WTO: diverse views fuel bleak prospect for outcomes


  • The World Trade Organisation’s (WTO) Buenos Aires meeting commenced amid concerns on support for anti-globalisation, protectionism and bilateralism.
  • A vast majority of the 164 WTO member nations — led by India, China and South Africa — are, therefore, learnt to be demanding that the final declaration of the WTO’s highest decision-making body reaffirms commitment to multilateralism and rules-based trading system as well as negotiations with development agenda at the centre.

‘No new issues’:

  • The Doha Round had begun in Doha in 2001 with the ‘development agenda’ — to improve trading prospects of developing nations — at the heart of the talks.
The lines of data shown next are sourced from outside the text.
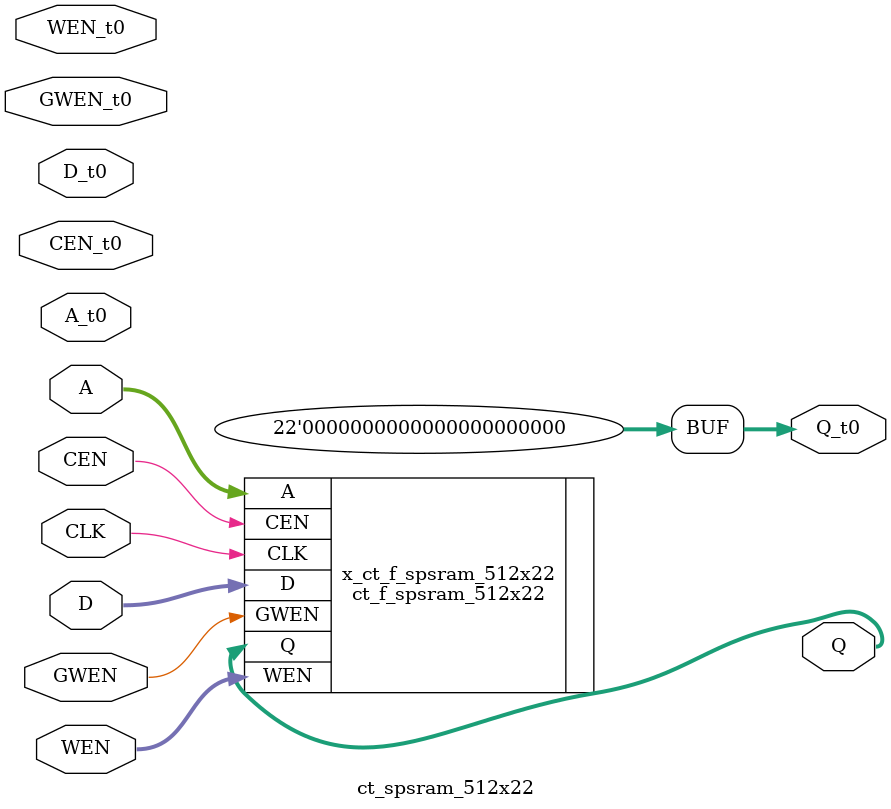
<source format=v>
/*Copyright 2019-2021 T-Head Semiconductor Co., Ltd.

Licensed under the Apache License, Version 2.0 (the "License");
you may not use this file except in compliance with the License.
You may obtain a copy of the License at

    http://www.apache.org/licenses/LICENSE-2.0

Unless required by applicable law or agreed to in writing, software
distributed under the License is distributed on an "AS IS" BASIS,
WITHOUT WARRANTIES OR CONDITIONS OF ANY KIND, either express or implied.
See the License for the specific language governing permissions and
limitations under the License.
*/

// &ModuleBeg; @22
module ct_spsram_512x22(
A,
A_t0,
CEN,
CEN_t0,
CLK,
D,
D_t0,
GWEN,
GWEN_t0,
Q,
Q_t0,
WEN,
WEN_t0
);

input   [8 :0]  A_t0;   
input           CEN_t0; 
input   [21:0]  D_t0;   
input           GWEN_t0; 
output  [21:0]  Q_t0;   
input   [21:0]  WEN_t0; 
wire    [8 :0]  A_t0;   
wire            CEN_t0; 
wire    [21:0]  D_t0;   
wire            GWEN_t0; 
wire    [21:0]  Q_t0;   
wire    [21:0]  WEN_t0; 
assign Q_t0 = '0;

// &Ports; @23
input   [8 :0]  A;   
input           CEN; 
input           CLK; 
input   [21:0]  D;   
input           GWEN; 
input   [21:0]  WEN; 
output  [21:0]  Q;   

// &Regs; @24

// &Wires; @25
wire    [8 :0]  A;   
wire            CEN; 
wire            CLK; 
wire    [21:0]  D;   
wire            GWEN; 
wire    [21:0]  Q;   
wire    [21:0]  WEN; 


//**********************************************************
//                  Parameter Definition
//**********************************************************
parameter ADDR_WIDTH = 9;
parameter DATA_WIDTH = 22;
parameter WE_WIDTH   = 22;

// &Force("bus","Q",DATA_WIDTH-1,0); @34
// &Force("bus","WEN",WE_WIDTH-1,0); @35
// &Force("bus","A",ADDR_WIDTH-1,0); @36
// &Force("bus","D",DATA_WIDTH-1,0); @37

  //********************************************************
  //*                        FPGA memory                   *
  //********************************************************
  //{WEN[21:11],WEN[10:0]}
//   &Instance("ct_f_spsram_512x22"); @44
ct_f_spsram_512x22  x_ct_f_spsram_512x22 (
  .A    (A   ),
  .CEN  (CEN ),
  .CLK  (CLK ),
  .D    (D   ),
  .GWEN (GWEN),
  .Q    (Q   ),
  .WEN  (WEN )
);

//   &Instance("ct_tsmc_spsram_512x22"); @50

// &ModuleEnd; @66
endmodule



</source>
However, countries, mostly from the developed world, want what they call the ‘21st century trade issues’ — such as e-commerce, investment facilitation, matters relating to small firms and gender equality — to be discussed for rule-making to enhance the relevance of the WTO.
  • India, and several countries mainly from the developing world, are against introduction of such ‘new issues’ into the Doha Round, saying it is important to first resolve outstanding issues such as the ones relating to food security and protection of poor farmers before taking up new topics.

Special Safeguard Mechanism:

  • Owing to persistent differences, barring a broad agreement on permanent solution to the issue of public stockholding for food security purposes, it is likely to be decided that issues such as ‘Special Safeguard Mechanism’ (SSM, which will allow developing nations to temporarily increase tariffs to counter import surges or price declines, and in turn protect poor farmers), ‘limiting harmful fisheries subsidies’, ‘possible negotiations on e-commerce’, as well as ‘services trade facilitation’ (including easing rules regarding movement of professionals and skilled workers across borders for temporary work or projects) will be addressed through separate ‘work programme(s)’ post Buenos Aires.

U.S. efforts questioned:

  • On the Dispute Settlement Mechanism (DSM), an overwhelming majority of the WTO members have questioned efforts by the U.S. to block the appointment of judges to the appellate body — a move that they say would undermine the DSM.
  • The DSM, according to the WTO, is “recognised as a fundamental pillar of the organisation” and “enjoys wide support and confidence among the membership, which values it as a fair, effective and efficient mechanism to solve trade problems.”
  • The sources also said India’s joint proposal with China — asking the developed nations to eliminate the most trade-distorting form of farm subsidies, known in WTO jargon as Aggregate Measurement of Support (AMS) — has the backing of about 120 WTO members including from Africa.
  • “Developed countries have more than 90% of global AMS entitlements amounting to nearly $160 billion. Most developing countries, including India and China, do not have AMS entitlements,” according to an earlier statement from the Indian government.

No onerous conditions’:

  • On the ‘permanent solution’ to public stockholding for food security purposes, India’s demand has the support of 120-odd nations, the sources added.
  • India had made it clear that it would not accept a ‘permanent solution’ with onerous conditions that in turn make it tough for the [Indian] government or other developing countries as well to meet the food security needs of their people.
  • On agricultural issues including the ‘permanent solution’ and SSM, India is working with G-33 (a group of 47 nations). The G-33 which held a meeting on December 9 to ensure that solidarity is maintained on these matters.
  • To get wide support on India’s interests, commerce minister Suresh Prabhu also met with the South Centre, an intergovernmental organisation of developing nations.